There are just a few more weeks before Saskatchewan’s single health authority is launched.
The work has already begun since the government announced nearly a year ago that the 12 regional health authorities would be reduced to one.
The Saskatchewan Health Authority will be an official entity on Dec. 4, 2017.
But there is much work to do before then and likely in the months afterwards. That work will come with both opportunity and challenges.
Those challenges were all too real for Alberta when it made the same move eight years ago.
Those experiences were documented Wednesday at a provincial health summit held in Regina.
Two executives from Alberta told hundreds of health professional and leaders that communication is key to making the transition a smooth success.
Brenda Hubard, the vice-president and COO for southern and central Alberta, said the biggest item needed is to make “clinical information network a priority” so that patient information can be accessed across the province.
Saskatchewan is already part way there with the eHealth system.
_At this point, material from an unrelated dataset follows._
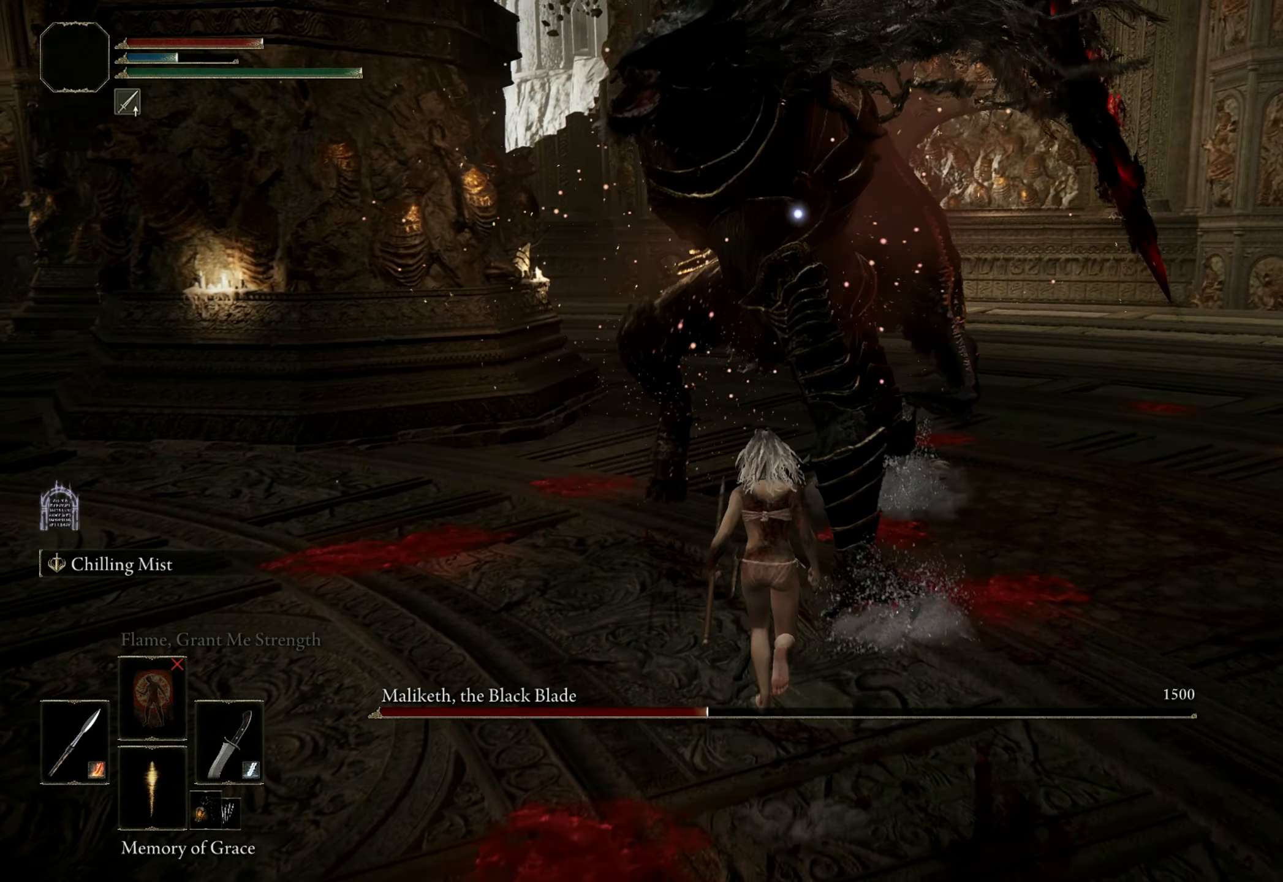
{"keys": ["space", "w"], "mouse": [], "events": [[17, "space", "down"], [300, "mouse_left", "down"], [400, "mouse_left", "up"]]}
Her colleague Sean Chilton, a nurse leader, said setting priorities is also vital.
“Creating one health care entity allowed us to break down those geographical barriers and to actually start the conversation with a common goal and a common vision and direction,” Chilton explained.
The two cited examples of the positives that come from moving to a single health authority. Chilton said a mistake is often seen as rare because it is isolated in separate health regions. In one system those mistakes become a pattern which can be highlighted and addressed quicker.
Chilton also pointed to wait times for cancer radiation because of all the patients that had to travel hours to Calgary and Edmonton.
With over $600 million in administrative savings, that money could be transferred to allow for treatment in regional centres and reducing patient wait times.
The chair of the new provincial health authority, Dick Carter, was at the meeting and said there was a lot to move as Saskatchewan makes this transition.